DIRECTIVE ->
Copy the text of the listing below word for word, line by line. Leave the images out of your answer.

(Saved entries)
• • • • • • •
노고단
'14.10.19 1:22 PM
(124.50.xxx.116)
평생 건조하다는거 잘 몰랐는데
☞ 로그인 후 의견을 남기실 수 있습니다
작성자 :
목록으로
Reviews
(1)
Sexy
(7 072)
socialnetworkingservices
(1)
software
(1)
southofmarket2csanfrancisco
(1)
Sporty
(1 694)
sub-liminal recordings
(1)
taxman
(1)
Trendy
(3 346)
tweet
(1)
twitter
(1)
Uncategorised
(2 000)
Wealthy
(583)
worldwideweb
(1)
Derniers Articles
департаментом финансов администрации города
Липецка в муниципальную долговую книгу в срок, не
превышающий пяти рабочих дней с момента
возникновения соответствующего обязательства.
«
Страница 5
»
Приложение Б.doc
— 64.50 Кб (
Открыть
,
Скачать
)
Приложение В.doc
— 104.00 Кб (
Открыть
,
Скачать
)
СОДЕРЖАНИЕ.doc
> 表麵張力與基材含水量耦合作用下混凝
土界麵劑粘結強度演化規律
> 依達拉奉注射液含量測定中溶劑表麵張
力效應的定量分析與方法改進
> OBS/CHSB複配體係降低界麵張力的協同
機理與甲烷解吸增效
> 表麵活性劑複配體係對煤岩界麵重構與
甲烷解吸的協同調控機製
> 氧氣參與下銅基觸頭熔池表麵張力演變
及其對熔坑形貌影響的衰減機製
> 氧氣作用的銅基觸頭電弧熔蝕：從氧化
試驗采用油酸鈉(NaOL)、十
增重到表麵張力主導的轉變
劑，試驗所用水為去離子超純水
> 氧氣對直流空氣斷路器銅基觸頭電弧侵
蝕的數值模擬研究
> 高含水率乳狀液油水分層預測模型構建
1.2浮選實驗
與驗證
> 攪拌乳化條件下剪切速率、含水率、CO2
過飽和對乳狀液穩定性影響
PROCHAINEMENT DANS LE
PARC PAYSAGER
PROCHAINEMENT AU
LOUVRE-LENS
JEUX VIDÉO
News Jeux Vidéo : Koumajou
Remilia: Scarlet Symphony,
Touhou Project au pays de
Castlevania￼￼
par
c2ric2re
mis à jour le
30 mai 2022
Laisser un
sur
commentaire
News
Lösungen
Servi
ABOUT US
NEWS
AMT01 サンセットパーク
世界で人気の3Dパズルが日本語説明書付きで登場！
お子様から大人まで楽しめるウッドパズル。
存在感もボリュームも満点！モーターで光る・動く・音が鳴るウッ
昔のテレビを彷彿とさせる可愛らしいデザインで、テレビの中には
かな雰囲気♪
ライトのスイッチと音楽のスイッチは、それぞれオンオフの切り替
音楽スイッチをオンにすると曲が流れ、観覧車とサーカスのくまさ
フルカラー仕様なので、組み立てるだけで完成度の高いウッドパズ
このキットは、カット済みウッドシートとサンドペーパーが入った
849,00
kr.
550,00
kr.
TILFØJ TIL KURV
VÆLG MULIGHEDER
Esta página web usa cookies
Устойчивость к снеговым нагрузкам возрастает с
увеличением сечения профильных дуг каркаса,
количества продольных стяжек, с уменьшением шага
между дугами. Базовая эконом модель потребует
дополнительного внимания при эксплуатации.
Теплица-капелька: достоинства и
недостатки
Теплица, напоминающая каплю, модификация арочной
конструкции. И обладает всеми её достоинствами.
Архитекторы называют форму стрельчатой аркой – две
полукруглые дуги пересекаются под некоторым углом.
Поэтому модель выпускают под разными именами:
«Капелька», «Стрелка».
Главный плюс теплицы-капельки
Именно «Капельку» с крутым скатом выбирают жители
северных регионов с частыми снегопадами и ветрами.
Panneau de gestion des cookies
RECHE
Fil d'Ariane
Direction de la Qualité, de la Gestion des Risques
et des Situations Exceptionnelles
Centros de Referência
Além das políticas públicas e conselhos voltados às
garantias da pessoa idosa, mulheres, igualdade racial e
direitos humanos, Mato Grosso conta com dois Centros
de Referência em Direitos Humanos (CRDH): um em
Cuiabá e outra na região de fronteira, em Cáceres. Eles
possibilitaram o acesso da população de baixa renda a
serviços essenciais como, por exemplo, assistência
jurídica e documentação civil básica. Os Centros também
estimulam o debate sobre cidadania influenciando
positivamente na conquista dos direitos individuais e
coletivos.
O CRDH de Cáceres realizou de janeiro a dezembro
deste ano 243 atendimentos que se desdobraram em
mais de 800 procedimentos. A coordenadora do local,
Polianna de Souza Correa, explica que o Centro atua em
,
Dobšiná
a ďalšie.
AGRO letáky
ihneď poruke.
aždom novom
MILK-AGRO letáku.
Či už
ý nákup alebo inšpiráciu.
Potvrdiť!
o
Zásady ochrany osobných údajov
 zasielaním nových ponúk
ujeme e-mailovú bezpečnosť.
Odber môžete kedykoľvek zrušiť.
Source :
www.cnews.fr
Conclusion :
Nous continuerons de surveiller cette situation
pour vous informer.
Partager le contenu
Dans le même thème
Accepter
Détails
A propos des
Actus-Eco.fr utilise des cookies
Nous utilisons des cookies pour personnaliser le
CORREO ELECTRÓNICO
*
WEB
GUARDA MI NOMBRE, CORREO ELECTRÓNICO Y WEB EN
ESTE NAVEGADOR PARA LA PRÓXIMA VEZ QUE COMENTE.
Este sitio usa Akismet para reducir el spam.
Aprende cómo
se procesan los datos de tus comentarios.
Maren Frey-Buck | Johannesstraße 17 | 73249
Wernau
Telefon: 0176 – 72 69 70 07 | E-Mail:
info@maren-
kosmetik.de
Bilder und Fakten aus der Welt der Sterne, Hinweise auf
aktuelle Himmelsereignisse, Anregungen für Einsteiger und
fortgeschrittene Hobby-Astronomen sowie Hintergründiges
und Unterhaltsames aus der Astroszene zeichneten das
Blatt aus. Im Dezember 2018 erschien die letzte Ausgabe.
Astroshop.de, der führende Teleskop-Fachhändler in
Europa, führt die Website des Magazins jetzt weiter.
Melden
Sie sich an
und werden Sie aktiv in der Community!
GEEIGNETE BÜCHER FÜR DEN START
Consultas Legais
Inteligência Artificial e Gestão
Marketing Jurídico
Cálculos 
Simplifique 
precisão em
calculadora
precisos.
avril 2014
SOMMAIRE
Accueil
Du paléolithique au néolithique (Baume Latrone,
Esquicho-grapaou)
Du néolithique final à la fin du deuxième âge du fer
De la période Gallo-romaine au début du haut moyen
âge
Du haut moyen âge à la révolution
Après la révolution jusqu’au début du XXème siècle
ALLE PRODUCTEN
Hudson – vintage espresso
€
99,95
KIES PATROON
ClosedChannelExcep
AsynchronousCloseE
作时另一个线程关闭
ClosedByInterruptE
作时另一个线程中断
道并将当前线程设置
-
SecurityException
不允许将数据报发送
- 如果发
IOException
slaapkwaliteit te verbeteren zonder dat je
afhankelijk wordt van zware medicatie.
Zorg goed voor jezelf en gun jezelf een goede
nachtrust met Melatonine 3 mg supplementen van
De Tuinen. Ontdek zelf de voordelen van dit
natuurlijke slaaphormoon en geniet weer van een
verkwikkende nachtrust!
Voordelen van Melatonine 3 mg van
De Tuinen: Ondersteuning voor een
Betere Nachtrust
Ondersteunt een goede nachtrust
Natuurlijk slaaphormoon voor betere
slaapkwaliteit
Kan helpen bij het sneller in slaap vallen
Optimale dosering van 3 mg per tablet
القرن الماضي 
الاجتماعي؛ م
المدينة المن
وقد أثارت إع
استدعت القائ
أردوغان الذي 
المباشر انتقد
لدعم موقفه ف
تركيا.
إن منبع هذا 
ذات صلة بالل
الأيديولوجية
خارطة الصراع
• • • • • • •
EXERCISE SOLUTION ->
노고단
'14.10.19 1:22 PM
(124.50.xxx.116)
평생 건조하다는거 잘 몰랐는데
☞ 로그인 후 의견을 남기실 수 있습니다
작성자 :
목록으로
Reviews
(1)
Sexy
(7 072)
socialnetworkingservices
(1)
software
(1)
southofmarket2csanfrancisco
(1)
Sporty
(1 694)
sub-liminal recordings
(1)
taxman
(1)
Trendy
(3 346)
tweet
(1)
twitter
(1)
Uncategorised
(2 000)
Wealthy
(583)
worldwideweb
(1)
Derniers Articles
департаментом финансов администрации города
Липецка в муниципальную долговую книгу в срок, не
превышающий пяти рабочих дней с момента
возникновения соответствующего обязательства.
«
Страница 5
»
Приложение Б.doc
— 64.50 Кб (
Открыть
,
Скачать
)
Приложение В.doc
— 104.00 Кб (
Открыть
,
Скачать
)
СОДЕРЖАНИЕ.doc
> 表麵張力與基材含水量耦合作用下混凝
土界麵劑粘結強度演化規律
> 依達拉奉注射液含量測定中溶劑表麵張
力效應的定量分析與方法改進
> OBS/CHSB複配體係降低界麵張力的協同
機理與甲烷解吸增效
> 表麵活性劑複配體係對煤岩界麵重構與
甲烷解吸的協同調控機製
> 氧氣參與下銅基觸頭熔池表麵張力演變
及其對熔坑形貌影響的衰減機製
> 氧氣作用的銅基觸頭電弧熔蝕：從氧化
試驗采用油酸鈉(NaOL)、十
增重到表麵張力主導的轉變
劑，試驗所用水為去離子超純水
> 氧氣對直流空氣斷路器銅基觸頭電弧侵
蝕的數值模擬研究
> 高含水率乳狀液油水分層預測模型構建
1.2浮選實驗
與驗證
> 攪拌乳化條件下剪切速率、含水率、CO2
過飽和對乳狀液穩定性影響
PROCHAINEMENT DANS LE
PARC PAYSAGER
PROCHAINEMENT AU
LOUVRE-LENS
JEUX VIDÉO
News Jeux Vidéo : Koumajou
Remilia: Scarlet Symphony,
Touhou Project au pays de
Castlevania
par
c2ric2re
mis à jour le
30 mai 2022
Laisser un
sur
commentaire
News
Lösungen
Servi
ABOUT US
NEWS
AMT01 サンセットパーク
世界で人気の3Dパズルが日本語説明書付きで登場！
お子様から大人まで楽しめるウッドパズル。
存在感もボリュームも満点！モーターで光る・動く・音が鳴るウッ
昔のテレビを彷彿とさせる可愛らしいデザインで、テレビの中には
かな雰囲気♪
ライトのスイッチと音楽のスイッチは、それぞれオンオフの切り替
音楽スイッチをオンにすると曲が流れ、観覧車とサーカスのくまさ
フルカラー仕様なので、組み立てるだけで完成度の高いウッドパズ
このキットは、カット済みウッドシートとサンドペーパーが入った
849,00
kr.
550,00
kr.
TILFØJ TIL KURV
VÆLG MULIGHEDER
Esta página web usa cookies
Устойчивость к снеговым нагрузкам возрастает с
увеличением сечения профильных дуг каркаса,
количества продольных стяжек, с уменьшением шага
между дугами. Базовая эконом модель потребует
дополнительного внимания при эксплуатации.
Теплица-капелька: достоинства и
недостатки
Теплица, напоминающая каплю, модификация арочной
конструкции. И обладает всеми её достоинствами.
Архитекторы называют форму стрельчатой аркой – две
полукруглые дуги пересекаются под некоторым углом.
Поэтому модель выпускают под разными именами:
«Капелька», «Стрелка».
Главный плюс теплицы-капельки
Именно «Капельку» с крутым скатом выбирают жители
северных регионов с частыми снегопадами и ветрами.
Panneau de gestion des cookies
RECHE
Fil d'Ariane
Direction de la Qualité, de la Gestion des Risques
et des Situations Exceptionnelles
Centros de Referência
Além das políticas públicas e conselhos voltados às
garantias da pessoa idosa, mulheres, igualdade racial e
direitos humanos, Mato Grosso conta com dois Centros
de Referência em Direitos Humanos (CRDH): um em
Cuiabá e outra na região de fronteira, em Cáceres. Eles
possibilitaram o acesso da população de baixa renda a
serviços essenciais como, por exemplo, assistência
jurídica e documentação civil básica. Os Centros também
estimulam o debate sobre cidadania influenciando
positivamente na conquista dos direitos individuais e
coletivos.
O CRDH de Cáceres realizou de janeiro a dezembro
deste ano 243 atendimentos que se desdobraram em
mais de 800 procedimentos. A coordenadora do local,
Polianna de Souza Correa, explica que o Centro atua em
,
Dobšiná
a ďalšie.
AGRO letáky
ihneď poruke.
aždom novom
MILK-AGRO letáku.
Či už
ý nákup alebo inšpiráciu.
Potvrdiť!
o
Zásady ochrany osobných údajov
 zasielaním nových ponúk
ujeme e-mailovú bezpečnosť.
Odber môžete kedykoľvek zrušiť.
Source :
www.cnews.fr
Conclusion :
Nous continuerons de surveiller cette situation
pour vous informer.
Partager le contenu
Dans le même thème
Accepter
Détails
A propos des
Actus-Eco.fr utilise des cookies
Nous utilisons des cookies pour personnaliser le
CORREO ELECTRÓNICO
*
WEB
GUARDA MI NOMBRE, CORREO ELECTRÓNICO Y WEB EN
ESTE NAVEGADOR PARA LA PRÓXIMA VEZ QUE COMENTE.
Este sitio usa Akismet para reducir el spam.
Aprende cómo
se procesan los datos de tus comentarios.
Maren Frey-Buck | Johannesstraße 17 | 73249
Wernau
Telefon: 0176 – 72 69 70 07 | E-Mail:
info@maren-
kosmetik.de
Bilder und Fakten aus der Welt der Sterne, Hinweise auf
aktuelle Himmelsereignisse, Anregungen für Einsteiger und
fortgeschrittene Hobby-Astronomen sowie Hintergründiges
und Unterhaltsames aus der Astroszene zeichneten das
Blatt aus. Im Dezember 2018 erschien die letzte Ausgabe.
Astroshop.de, der führende Teleskop-Fachhändler in
Europa, führt die Website des Magazins jetzt weiter.
Melden
Sie sich an
und werden Sie aktiv in der Community!
GEEIGNETE BÜCHER FÜR DEN START
Consultas Legais
Inteligência Artificial e Gestão
Marketing Jurídico
Cálculos 
Simplifique 
precisão em
calculadora
precisos.
avril 2014
SOMMAIRE
Accueil
Du paléolithique au néolithique (Baume Latrone,
Esquicho-grapaou)
Du néolithique final à la fin du deuxième âge du fer
De la période Gallo-romaine au début du haut moyen
âge
Du haut moyen âge à la révolution
Après la révolution jusqu’au début du XXème siècle
ALLE PRODUCTEN
Hudson – vintage espresso
€
99,95
KIES PATROON
ClosedChannelExcep
AsynchronousCloseE
作时另一个线程关闭
ClosedByInterruptE
作时另一个线程中断
道并将当前线程设置
-
SecurityException
不允许将数据报发送
- 如果发
IOException
slaapkwaliteit te verbeteren zonder dat je
afhankelijk wordt van zware medicatie.
Zorg goed voor jezelf en gun jezelf een goede
nachtrust met Melatonine 3 mg supplementen van
De Tuinen. Ontdek zelf de voordelen van dit
natuurlijke slaaphormoon en geniet weer van een
verkwikkende nachtrust!
Voordelen van Melatonine 3 mg van
De Tuinen: Ondersteuning voor een
Betere Nachtrust
Ondersteunt een goede nachtrust
Natuurlijk slaaphormoon voor betere
slaapkwaliteit
Kan helpen bij het sneller in slaap vallen
Optimale dosering van 3 mg per tablet
القرن الماضي 
الاجتماعي؛ م
المدينة المن
وقد أثارت إع
استدعت القائ
أردوغان الذي 
المباشر انتقد
لدعم موقفه ف
تركيا.
إن منبع هذا 
ذات صلة بالل
الأيديولوجية
خارطة الصراع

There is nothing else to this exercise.